Vibrant pasta with chickpeas, cucumber, olives, feta, and zesty lemon dressing for a fresh, protein-rich dish.
# What You’ll Need:
→ Pasta
01 - 8 ounces short pasta such as penne, fusilli, or farfalle
→ Vegetables and Legumes
02 - 1 can (14 ounces) chickpeas, drained and rinsed
03 - 1 medium cucumber, diced
04 - 1 cup cherry tomatoes, halved
05 - 1 small red onion, finely chopped
06 - 1/2 cup Kalamata olives, pitted and halved
07 - 1/3 cup feta cheese, crumbled
08 - 2 tablespoons fresh parsley, chopped
→ Dressing
09 - 3 tablespoons extra-virgin olive oil
10 - Juice of 1 lemon, approximately 2 tablespoons
11 - 1 teaspoon dried oregano
12 - 1 small garlic clove, minced
13 - 1/2 teaspoon salt
14 - 1/4 teaspoon freshly ground black pepper
# Directions:
01 - Cook pasta in a large pot of salted boiling water according to package instructions until al dente. Drain through a colander, rinse under cold water, and set aside to cool.
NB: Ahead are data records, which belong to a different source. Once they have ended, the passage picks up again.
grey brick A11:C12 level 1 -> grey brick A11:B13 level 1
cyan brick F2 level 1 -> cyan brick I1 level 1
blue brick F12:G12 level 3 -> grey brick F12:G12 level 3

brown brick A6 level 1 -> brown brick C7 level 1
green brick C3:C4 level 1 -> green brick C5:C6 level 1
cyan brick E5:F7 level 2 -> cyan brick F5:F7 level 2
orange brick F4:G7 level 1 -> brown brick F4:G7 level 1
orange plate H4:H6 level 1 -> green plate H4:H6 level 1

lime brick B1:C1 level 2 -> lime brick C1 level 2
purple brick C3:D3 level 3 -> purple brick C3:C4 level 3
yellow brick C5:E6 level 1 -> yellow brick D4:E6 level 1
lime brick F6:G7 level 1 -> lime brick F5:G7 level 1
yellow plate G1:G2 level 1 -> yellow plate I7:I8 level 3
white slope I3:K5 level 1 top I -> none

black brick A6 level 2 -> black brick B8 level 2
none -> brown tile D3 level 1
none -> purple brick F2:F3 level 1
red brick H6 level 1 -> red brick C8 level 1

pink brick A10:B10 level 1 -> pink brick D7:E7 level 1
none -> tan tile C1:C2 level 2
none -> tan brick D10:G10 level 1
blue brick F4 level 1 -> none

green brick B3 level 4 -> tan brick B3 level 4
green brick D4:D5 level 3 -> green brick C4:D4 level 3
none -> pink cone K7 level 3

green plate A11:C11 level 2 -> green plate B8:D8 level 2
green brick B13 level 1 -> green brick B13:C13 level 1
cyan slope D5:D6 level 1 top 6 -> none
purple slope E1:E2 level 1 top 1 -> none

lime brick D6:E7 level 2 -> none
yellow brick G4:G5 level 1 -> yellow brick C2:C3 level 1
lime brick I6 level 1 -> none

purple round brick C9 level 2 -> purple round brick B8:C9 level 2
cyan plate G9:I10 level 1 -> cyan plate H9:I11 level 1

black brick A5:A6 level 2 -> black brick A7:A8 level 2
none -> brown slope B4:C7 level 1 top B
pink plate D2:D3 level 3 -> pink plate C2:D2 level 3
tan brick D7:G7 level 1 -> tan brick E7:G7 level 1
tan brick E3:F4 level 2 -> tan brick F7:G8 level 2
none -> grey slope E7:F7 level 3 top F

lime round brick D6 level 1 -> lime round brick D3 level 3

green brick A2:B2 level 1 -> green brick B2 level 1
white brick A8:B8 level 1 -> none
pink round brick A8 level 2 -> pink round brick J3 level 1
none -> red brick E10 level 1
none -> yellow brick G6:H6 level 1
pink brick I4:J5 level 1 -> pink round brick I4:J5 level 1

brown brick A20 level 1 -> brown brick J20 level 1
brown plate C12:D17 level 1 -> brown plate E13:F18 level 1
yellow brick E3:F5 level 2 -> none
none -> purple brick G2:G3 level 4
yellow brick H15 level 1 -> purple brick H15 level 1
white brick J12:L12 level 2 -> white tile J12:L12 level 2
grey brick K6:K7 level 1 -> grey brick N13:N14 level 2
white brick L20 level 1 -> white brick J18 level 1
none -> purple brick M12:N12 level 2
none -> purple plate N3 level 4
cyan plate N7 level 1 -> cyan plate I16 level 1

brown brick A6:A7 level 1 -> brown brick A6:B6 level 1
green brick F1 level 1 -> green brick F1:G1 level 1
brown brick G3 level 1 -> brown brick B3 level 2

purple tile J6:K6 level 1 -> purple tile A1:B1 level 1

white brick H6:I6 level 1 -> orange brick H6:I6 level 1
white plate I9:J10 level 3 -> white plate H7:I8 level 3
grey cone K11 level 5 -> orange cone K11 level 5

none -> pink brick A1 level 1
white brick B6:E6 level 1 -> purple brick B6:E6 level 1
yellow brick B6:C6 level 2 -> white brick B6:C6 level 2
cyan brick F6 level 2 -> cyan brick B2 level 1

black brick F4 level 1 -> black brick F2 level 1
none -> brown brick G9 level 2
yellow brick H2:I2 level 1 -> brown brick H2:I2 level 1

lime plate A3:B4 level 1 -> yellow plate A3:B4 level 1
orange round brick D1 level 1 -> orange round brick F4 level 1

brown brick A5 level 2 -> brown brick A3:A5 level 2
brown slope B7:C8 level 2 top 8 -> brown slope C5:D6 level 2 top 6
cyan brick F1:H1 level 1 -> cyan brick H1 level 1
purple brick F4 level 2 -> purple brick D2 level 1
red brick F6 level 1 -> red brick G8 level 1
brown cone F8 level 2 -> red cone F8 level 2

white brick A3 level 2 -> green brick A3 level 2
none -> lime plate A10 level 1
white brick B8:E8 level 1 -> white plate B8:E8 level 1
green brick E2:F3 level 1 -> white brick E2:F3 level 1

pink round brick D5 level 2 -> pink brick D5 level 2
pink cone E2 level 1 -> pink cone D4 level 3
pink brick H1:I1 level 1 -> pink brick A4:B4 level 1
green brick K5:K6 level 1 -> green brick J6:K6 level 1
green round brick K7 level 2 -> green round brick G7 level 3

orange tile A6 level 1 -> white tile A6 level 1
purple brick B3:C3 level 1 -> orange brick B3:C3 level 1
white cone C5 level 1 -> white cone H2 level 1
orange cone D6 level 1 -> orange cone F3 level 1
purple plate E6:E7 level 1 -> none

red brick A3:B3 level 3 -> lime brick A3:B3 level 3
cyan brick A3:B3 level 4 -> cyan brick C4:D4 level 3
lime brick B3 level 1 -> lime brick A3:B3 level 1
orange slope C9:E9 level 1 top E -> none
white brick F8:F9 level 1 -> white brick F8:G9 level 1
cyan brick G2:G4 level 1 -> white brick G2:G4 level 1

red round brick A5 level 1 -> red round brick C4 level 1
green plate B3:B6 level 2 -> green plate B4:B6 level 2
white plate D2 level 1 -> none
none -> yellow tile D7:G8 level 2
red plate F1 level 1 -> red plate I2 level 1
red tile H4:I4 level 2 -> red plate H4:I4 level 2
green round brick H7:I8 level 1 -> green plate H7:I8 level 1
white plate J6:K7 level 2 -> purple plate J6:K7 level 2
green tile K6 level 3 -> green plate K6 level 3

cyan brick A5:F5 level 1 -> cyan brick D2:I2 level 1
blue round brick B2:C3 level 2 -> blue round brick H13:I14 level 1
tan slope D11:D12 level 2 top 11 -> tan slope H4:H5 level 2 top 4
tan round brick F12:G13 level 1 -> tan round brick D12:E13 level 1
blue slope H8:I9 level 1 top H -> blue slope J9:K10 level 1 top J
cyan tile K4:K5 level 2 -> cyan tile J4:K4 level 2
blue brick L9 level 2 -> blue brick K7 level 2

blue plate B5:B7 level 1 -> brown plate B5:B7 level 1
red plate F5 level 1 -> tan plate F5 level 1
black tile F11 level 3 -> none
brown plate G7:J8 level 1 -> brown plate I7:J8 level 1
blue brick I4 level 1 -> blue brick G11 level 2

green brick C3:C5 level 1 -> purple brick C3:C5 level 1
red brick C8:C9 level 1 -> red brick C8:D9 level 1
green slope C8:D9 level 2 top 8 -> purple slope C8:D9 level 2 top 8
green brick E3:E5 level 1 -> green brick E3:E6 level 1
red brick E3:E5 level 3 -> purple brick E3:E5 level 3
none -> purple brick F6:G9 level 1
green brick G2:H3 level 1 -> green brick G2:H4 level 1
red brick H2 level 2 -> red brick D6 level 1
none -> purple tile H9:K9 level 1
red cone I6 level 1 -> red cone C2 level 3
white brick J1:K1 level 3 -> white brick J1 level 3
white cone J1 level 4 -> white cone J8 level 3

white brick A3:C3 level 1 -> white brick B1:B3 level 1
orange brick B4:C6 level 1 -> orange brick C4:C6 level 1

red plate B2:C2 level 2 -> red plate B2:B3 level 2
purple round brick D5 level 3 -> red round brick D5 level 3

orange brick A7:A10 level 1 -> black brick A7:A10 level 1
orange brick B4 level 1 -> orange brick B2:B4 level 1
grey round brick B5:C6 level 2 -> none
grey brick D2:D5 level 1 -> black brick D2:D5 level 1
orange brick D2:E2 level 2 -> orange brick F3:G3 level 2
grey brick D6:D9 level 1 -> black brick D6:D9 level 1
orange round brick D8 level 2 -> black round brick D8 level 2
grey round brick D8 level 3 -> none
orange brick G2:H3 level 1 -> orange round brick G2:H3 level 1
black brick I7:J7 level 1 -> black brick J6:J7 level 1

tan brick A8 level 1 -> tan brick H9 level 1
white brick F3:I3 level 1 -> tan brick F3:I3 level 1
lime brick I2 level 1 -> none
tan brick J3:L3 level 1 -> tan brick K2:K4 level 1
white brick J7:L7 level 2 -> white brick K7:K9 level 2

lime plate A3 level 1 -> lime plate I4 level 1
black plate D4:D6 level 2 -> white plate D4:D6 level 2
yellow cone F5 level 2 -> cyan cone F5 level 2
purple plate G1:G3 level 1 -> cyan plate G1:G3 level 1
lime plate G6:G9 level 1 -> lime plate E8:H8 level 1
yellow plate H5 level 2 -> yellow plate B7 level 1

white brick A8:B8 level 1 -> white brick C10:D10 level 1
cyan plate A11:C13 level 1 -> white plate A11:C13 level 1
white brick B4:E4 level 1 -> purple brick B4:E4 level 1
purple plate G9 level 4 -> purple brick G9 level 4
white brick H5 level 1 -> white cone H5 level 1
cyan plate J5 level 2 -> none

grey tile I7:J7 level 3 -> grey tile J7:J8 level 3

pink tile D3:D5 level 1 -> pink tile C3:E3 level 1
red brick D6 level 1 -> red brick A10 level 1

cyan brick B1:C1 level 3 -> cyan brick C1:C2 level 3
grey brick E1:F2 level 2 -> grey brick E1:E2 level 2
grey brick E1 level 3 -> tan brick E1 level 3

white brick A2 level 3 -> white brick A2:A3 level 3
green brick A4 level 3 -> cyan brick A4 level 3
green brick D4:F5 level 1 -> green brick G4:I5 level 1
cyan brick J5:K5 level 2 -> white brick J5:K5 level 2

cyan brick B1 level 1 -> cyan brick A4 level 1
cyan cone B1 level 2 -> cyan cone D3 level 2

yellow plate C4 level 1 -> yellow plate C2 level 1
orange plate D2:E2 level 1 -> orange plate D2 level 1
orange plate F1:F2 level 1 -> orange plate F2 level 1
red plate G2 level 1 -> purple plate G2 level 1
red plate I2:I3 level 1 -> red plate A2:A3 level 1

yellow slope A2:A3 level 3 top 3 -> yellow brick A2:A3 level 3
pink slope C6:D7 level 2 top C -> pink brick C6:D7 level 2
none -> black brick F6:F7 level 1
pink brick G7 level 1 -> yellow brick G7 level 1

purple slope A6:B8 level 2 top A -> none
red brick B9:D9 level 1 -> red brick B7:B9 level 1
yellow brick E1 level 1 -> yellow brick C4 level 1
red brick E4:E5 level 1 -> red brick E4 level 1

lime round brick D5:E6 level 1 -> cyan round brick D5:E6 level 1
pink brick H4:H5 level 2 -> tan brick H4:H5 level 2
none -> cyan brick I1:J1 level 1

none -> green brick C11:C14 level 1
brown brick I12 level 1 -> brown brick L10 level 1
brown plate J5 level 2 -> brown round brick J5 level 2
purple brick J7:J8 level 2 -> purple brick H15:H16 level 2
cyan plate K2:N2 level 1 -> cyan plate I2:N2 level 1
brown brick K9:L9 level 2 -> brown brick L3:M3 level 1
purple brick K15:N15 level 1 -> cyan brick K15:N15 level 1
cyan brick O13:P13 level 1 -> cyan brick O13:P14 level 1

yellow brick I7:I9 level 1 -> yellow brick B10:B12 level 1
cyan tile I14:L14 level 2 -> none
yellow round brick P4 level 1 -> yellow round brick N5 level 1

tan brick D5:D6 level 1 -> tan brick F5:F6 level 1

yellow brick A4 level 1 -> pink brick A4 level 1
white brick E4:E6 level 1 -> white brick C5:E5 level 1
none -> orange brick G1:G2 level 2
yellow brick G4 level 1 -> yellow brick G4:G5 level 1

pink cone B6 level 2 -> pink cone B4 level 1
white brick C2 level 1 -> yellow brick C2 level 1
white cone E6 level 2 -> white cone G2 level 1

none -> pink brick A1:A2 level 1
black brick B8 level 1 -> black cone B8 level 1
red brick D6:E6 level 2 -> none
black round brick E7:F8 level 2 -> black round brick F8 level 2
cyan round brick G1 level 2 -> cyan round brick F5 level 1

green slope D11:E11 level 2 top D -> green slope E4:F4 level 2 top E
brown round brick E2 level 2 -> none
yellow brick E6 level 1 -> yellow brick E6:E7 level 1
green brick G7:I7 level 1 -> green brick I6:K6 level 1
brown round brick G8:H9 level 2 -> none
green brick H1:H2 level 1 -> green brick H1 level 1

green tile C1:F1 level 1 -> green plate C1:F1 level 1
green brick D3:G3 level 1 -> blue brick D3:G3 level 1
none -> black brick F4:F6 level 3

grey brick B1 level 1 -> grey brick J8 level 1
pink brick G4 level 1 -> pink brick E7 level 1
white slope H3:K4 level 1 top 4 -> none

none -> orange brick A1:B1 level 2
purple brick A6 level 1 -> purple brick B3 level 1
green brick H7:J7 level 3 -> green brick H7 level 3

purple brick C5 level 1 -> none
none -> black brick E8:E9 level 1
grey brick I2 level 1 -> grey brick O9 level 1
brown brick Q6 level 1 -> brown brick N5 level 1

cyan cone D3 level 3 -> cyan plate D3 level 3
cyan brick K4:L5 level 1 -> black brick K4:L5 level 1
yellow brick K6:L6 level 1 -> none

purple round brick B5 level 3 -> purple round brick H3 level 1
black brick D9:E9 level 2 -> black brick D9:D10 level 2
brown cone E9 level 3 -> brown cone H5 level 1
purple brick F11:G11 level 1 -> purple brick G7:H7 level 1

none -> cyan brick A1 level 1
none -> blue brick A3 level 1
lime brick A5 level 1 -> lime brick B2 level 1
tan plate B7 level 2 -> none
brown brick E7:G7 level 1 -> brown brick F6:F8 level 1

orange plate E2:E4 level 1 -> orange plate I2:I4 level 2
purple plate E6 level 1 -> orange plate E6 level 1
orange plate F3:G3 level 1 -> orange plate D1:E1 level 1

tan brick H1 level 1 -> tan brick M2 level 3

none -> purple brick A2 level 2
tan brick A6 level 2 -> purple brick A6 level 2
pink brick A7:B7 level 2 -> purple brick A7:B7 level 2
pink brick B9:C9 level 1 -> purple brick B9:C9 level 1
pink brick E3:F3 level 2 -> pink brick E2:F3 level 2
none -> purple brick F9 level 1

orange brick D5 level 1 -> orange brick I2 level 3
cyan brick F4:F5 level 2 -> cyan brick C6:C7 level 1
02 - In a large mixing bowl, combine the drained chickpeas, diced cucumber, halved cherry tomatoes, chopped red onion, halved Kalamata olives, crumbled feta cheese, and fresh parsley.
03 - In a small bowl or jar, whisk together the extra-virgin olive oil, lemon juice, dried oregano, minced garlic, salt, and freshly ground black pepper until well emulsified.
04 - Add the cooled pasta to the bowl with the vegetables and chickpeas. Pour the dressing over the salad and toss gently to combine all ingredients evenly.
05 - Taste the salad and adjust seasoning if needed. Serve immediately or refrigerate for 20 to 30 minutes to allow flavors to meld before serving.